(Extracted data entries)
* * * * * * *
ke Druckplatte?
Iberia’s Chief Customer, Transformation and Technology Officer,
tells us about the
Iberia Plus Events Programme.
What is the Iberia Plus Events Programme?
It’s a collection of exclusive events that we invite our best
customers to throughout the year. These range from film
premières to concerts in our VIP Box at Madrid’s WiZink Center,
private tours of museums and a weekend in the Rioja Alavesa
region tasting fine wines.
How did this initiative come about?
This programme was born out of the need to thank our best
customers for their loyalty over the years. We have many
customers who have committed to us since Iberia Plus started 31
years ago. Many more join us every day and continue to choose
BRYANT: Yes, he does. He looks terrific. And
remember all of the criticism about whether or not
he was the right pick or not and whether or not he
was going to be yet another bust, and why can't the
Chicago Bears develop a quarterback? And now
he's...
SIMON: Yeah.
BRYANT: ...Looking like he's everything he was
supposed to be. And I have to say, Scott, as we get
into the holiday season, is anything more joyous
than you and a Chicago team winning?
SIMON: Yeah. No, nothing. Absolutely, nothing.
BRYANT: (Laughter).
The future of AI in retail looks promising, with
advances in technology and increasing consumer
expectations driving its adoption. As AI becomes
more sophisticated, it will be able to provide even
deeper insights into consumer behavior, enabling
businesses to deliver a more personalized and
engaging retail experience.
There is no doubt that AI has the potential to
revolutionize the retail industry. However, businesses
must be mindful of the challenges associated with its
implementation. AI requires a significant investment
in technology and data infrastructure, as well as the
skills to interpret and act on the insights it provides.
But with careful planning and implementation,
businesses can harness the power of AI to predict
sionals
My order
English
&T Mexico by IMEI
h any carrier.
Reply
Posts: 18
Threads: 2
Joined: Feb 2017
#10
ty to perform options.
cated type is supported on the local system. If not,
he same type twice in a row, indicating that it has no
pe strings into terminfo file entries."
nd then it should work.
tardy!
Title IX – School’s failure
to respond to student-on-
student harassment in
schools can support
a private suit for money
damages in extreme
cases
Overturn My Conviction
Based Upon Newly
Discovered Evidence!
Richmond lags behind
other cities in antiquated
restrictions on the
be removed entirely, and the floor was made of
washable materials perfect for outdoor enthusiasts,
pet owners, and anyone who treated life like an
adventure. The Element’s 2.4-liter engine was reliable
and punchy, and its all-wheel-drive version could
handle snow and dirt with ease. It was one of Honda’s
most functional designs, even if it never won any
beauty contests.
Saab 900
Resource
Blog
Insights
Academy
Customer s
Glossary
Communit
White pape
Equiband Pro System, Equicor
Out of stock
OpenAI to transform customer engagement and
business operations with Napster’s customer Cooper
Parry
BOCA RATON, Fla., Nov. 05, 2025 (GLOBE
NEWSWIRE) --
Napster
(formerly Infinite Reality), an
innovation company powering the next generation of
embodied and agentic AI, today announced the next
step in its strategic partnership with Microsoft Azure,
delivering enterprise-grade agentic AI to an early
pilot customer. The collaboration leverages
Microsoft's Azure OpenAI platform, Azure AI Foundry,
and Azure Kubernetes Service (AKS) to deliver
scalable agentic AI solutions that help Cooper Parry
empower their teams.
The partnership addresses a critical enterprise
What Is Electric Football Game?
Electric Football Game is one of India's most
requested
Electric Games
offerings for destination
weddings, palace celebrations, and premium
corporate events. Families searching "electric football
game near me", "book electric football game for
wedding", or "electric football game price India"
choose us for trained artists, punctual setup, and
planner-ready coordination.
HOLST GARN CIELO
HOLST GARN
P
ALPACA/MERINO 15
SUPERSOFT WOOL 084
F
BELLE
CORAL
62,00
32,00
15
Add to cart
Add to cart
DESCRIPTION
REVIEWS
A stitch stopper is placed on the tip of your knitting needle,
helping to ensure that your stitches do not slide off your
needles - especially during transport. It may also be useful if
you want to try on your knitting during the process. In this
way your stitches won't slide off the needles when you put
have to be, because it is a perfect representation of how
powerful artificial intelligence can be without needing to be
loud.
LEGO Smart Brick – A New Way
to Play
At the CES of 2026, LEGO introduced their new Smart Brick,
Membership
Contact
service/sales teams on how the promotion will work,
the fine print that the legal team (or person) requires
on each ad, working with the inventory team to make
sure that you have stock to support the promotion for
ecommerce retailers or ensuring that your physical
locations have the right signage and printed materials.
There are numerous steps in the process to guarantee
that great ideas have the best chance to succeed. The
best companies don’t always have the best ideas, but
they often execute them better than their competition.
* * * * * * *
__WORK REQUEST__.
Reproduce every line of the data above word for word, without changing anything.

__EXPECTED ANSWER__.
ke Druckplatte?
Iberia’s Chief Customer, Transformation and Technology Officer,
tells us about the
Iberia Plus Events Programme.
What is the Iberia Plus Events Programme?
It’s a collection of exclusive events that we invite our best
customers to throughout the year. These range from film
premières to concerts in our VIP Box at Madrid’s WiZink Center,
private tours of museums and a weekend in the Rioja Alavesa
region tasting fine wines.
How did this initiative come about?
This programme was born out of the need to thank our best
customers for their loyalty over the years. We have many
customers who have committed to us since Iberia Plus started 31
years ago. Many more join us every day and continue to choose
BRYANT: Yes, he does. He looks terrific. And
remember all of the criticism about whether or not
he was the right pick or not and whether or not he
was going to be yet another bust, and why can't the
Chicago Bears develop a quarterback? And now
he's...
SIMON: Yeah.
BRYANT: ...Looking like he's everything he was
supposed to be. And I have to say, Scott, as we get
into the holiday season, is anything more joyous
than you and a Chicago team winning?
SIMON: Yeah. No, nothing. Absolutely, nothing.
BRYANT: (Laughter).
The future of AI in retail looks promising, with
advances in technology and increasing consumer
expectations driving its adoption. As AI becomes
more sophisticated, it will be able to provide even
deeper insights into consumer behavior, enabling
businesses to deliver a more personalized and
engaging retail experience.
There is no doubt that AI has the potential to
revolutionize the retail industry. However, businesses
must be mindful of the challenges associated with its
implementation. AI requires a significant investment
in technology and data infrastructure, as well as the
skills to interpret and act on the insights it provides.
But with careful planning and implementation,
businesses can harness the power of AI to predict
sionals
My order
English
&T Mexico by IMEI
h any carrier.
Reply
Posts: 18
Threads: 2
Joined: Feb 2017
#10
ty to perform options.
cated type is supported on the local system. If not,
he same type twice in a row, indicating that it has no
pe strings into terminfo file entries."
nd then it should work.
tardy!
Title IX – School’s failure
to respond to student-on-
student harassment in
schools can support
a private suit for money
damages in extreme
cases
Overturn My Conviction
Based Upon Newly
Discovered Evidence!
Richmond lags behind
other cities in antiquated
restrictions on the
be removed entirely, and the floor was made of
washable materials perfect for outdoor enthusiasts,
pet owners, and anyone who treated life like an
adventure. The Element’s 2.4-liter engine was reliable
and punchy, and its all-wheel-drive version could
handle snow and dirt with ease. It was one of Honda’s
most functional designs, even if it never won any
beauty contests.
Saab 900
Resource
Blog
Insights
Academy
Customer s
Glossary
Communit
White pape
Equiband Pro System, Equicor
Out of stock
OpenAI to transform customer engagement and
business operations with Napster’s customer Cooper
Parry
BOCA RATON, Fla., Nov. 05, 2025 (GLOBE
NEWSWIRE) --
Napster
(formerly Infinite Reality), an
innovation company powering the next generation of
embodied and agentic AI, today announced the next
step in its strategic partnership with Microsoft Azure,
delivering enterprise-grade agentic AI to an early
pilot customer. The collaboration leverages
Microsoft's Azure OpenAI platform, Azure AI Foundry,
and Azure Kubernetes Service (AKS) to deliver
scalable agentic AI solutions that help Cooper Parry
empower their teams.
The partnership addresses a critical enterprise
What Is Electric Football Game?
Electric Football Game is one of India's most
requested
Electric Games
offerings for destination
weddings, palace celebrations, and premium
corporate events. Families searching "electric football
game near me", "book electric football game for
wedding", or "electric football game price India"
choose us for trained artists, punctual setup, and
planner-ready coordination.
HOLST GARN CIELO
HOLST GARN
P
ALPACA/MERINO 15
SUPERSOFT WOOL 084
F
BELLE
CORAL
62,00
32,00
15
Add to cart
Add to cart
DESCRIPTION
REVIEWS
A stitch stopper is placed on the tip of your knitting needle,
helping to ensure that your stitches do not slide off your
needles - especially during transport. It may also be useful if
you want to try on your knitting during the process. In this
way your stitches won't slide off the needles when you put
have to be, because it is a perfect representation of how
powerful artificial intelligence can be without needing to be
loud.
LEGO Smart Brick – A New Way
to Play
At the CES of 2026, LEGO introduced their new Smart Brick,
Membership
Contact
service/sales teams on how the promotion will work,
the fine print that the legal team (or person) requires
on each ad, working with the inventory team to make
sure that you have stock to support the promotion for
ecommerce retailers or ensuring that your physical
locations have the right signage and printed materials.
There are numerous steps in the process to guarantee
that great ideas have the best chance to succeed. The
best companies don’t always have the best ideas, but
they often execute them better than their competition.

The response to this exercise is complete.